There was much speculation as to what went on at Priddy’s Hard; there were always people coming in and out of the main gate, yet nobody admitted to working there. I resigned myself to thinking it must be something of national importance but would never have guessed that under my nose, and probably my house, were dozens of people playing around with tons of explosives making weapons for our naval fleet.
In Nelson’s days, HMS Victory and the other vessels were also supplied from here; the Grand Magazine held no less than 4,500 barrels of gunpowder, each weighing around 45Kg. It was build using over 3 million bricks with walls eight feet thick. With easy access to Portsmouth Dockyard, a short distance across the harbour, Priddy’s Hard was an ideal location for the magazine.
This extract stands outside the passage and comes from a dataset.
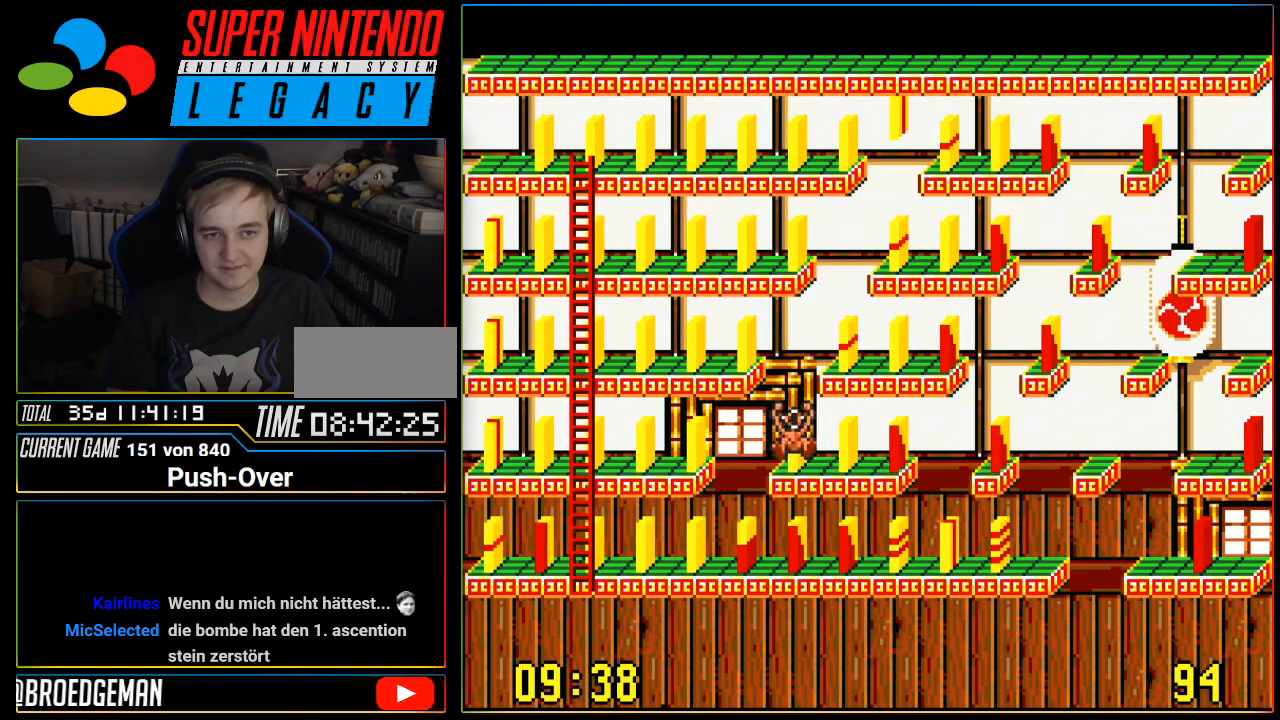
{"buttons": [], "events": [[384, "DPAD_LEFT", "up"]]}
Weapons were made at Priddy’s Hard until fairly recently but, with the advent of modern technology, the old buildings were not really up to the job and it was closed down. Thankfully some of its former glory is now preserved and it’s been turned into the Museum of naval firepower called simply “Explosion”.
If you haven’t been there, then do go next Spring. Your eyes will be opened and your brain put on overload the second you walk in the entrance. The first thing you see is a modern nuclear bomb. That’s scary. It brings you down to earth with a bump. Welcome to the world of Nuclear weapons; let’s hope we never have to use them. Besides, they cost a bomb.